Screen Shot 2022-02-04 at 11 16 40 AM

pick a couple variables for the subset (state and year)

Screen Shot 2022-02-04 at 11 17 11 AM

peek at the downloaded subset

$ head ~/Downloads/1976-2020-senate-subset.tab 
state   year
"ARIZONA"   1976
"ARIZONA"   1976
"ARIZONA"   1976
"ARIZONA"   1976
"ARIZONA"   1976
"CALIFORNIA"    1976
"CALIFORNIA"    1976
"CALIFORNIA"    1976
"CALIFORNIA"    1976

Will Data Explorer meet your needs? If not, are you able to use the API? Thanks for using Dataverse!

sbaltzmit commented 2 years ago

Thanks for the reply.

It appears that what you are downloading in those screenshots is every value of the variables "state" and "year". The feature I was requesting is not to download just a few variables, but rather to download all the rows that correspond to certain variable values.

So, you got two columns: every value of "state", and every value of "year". That's subsetting the variables that you're downloading, but not subsetting by values of those variables.

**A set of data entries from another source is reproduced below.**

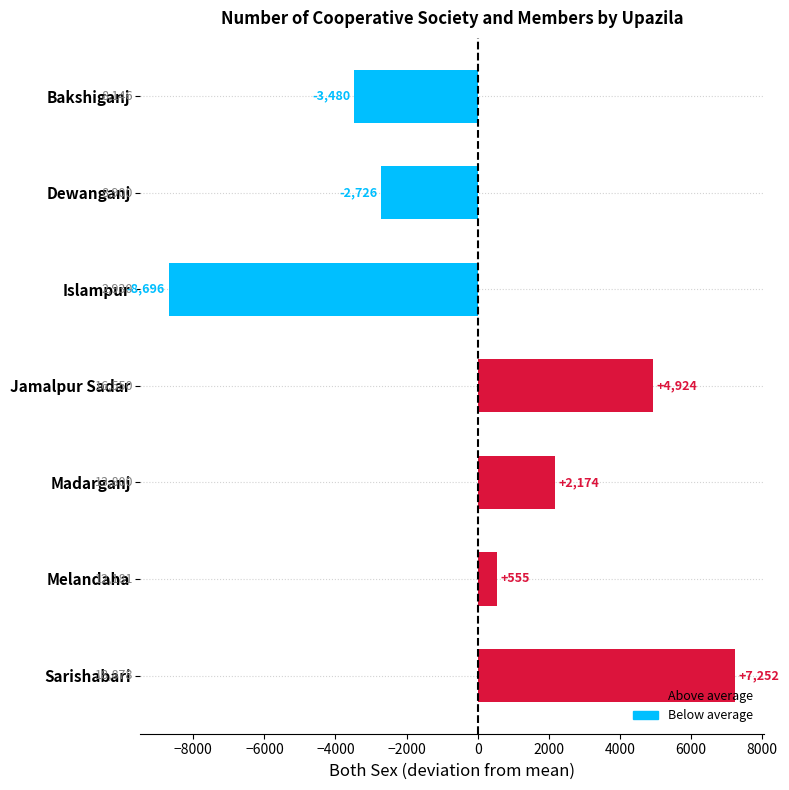

What is the label of the 4th bar from the bottom?

Jamalpur Sadar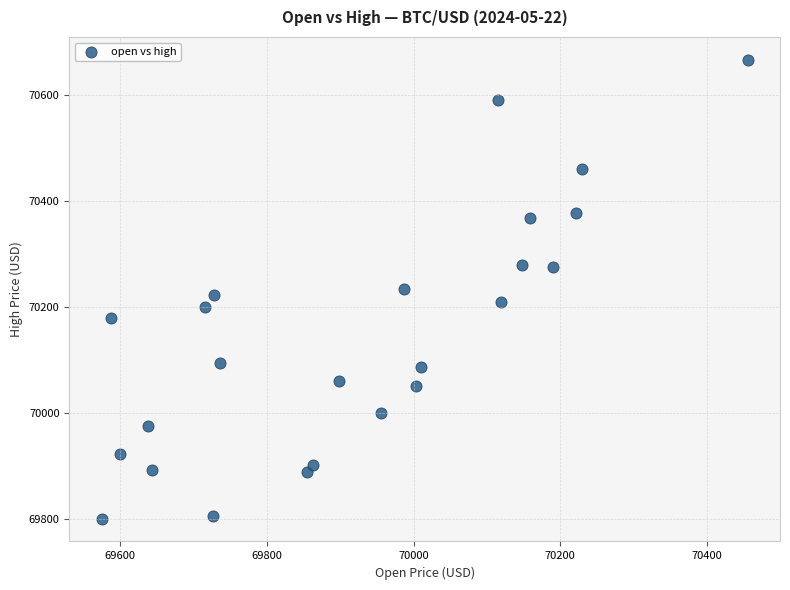

What is the range of X values (max minus min)?

881.3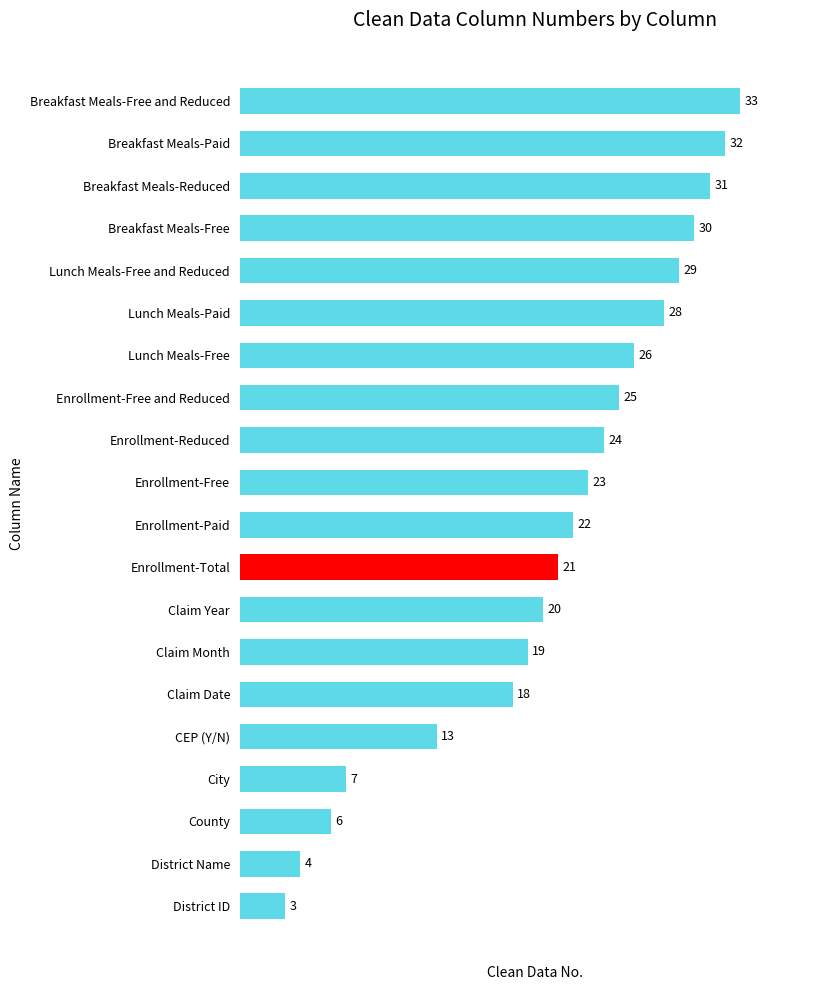

Rank the categories by value from lowest to highest.

District ID, District Name, County, City, CEP (Y/N), Claim Date, Claim Month, Claim Year, Enrollment-Total, Enrollment-Paid, Enrollment-Free, Enrollment-Reduced, Enrollment-Free and Reduced, Lunch Meals-Free, Lunch Meals-Paid, Lunch Meals-Free and Reduced, Breakfast Meals-Free, Breakfast Meals-Reduced, Breakfast Meals-Paid, Breakfast Meals-Free and Reduced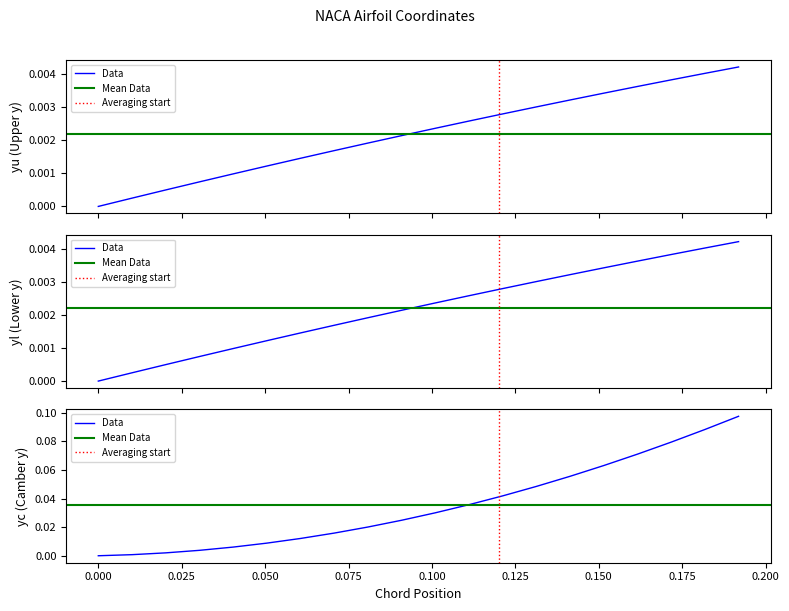

What is the maximum value shown in the chart?

0.1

Very commonly our users will want to download, say, every row of the dataset corresponding to the state value "Arizona", and that does not seem to be supported by dataverse.

pdurbin commented 2 years ago

@sbaltzmit thanks, makes sense, especially the "Arizona" example.

Would it be of value to you to have an API for subsetting by value? Or would you and your users also need a GUI?

sbaltzmit commented 2 years ago

If it was doable even just in the API, that would be fantastic. I'm sure a GUI would be that much more usable for some of our users, but if there were a way to do in the API then we could help them understand how to use it. Thanks again for the responses and assistance.

pdurbin commented 2 years ago

@sbaltzmit sure. Are you interested in making a pull request?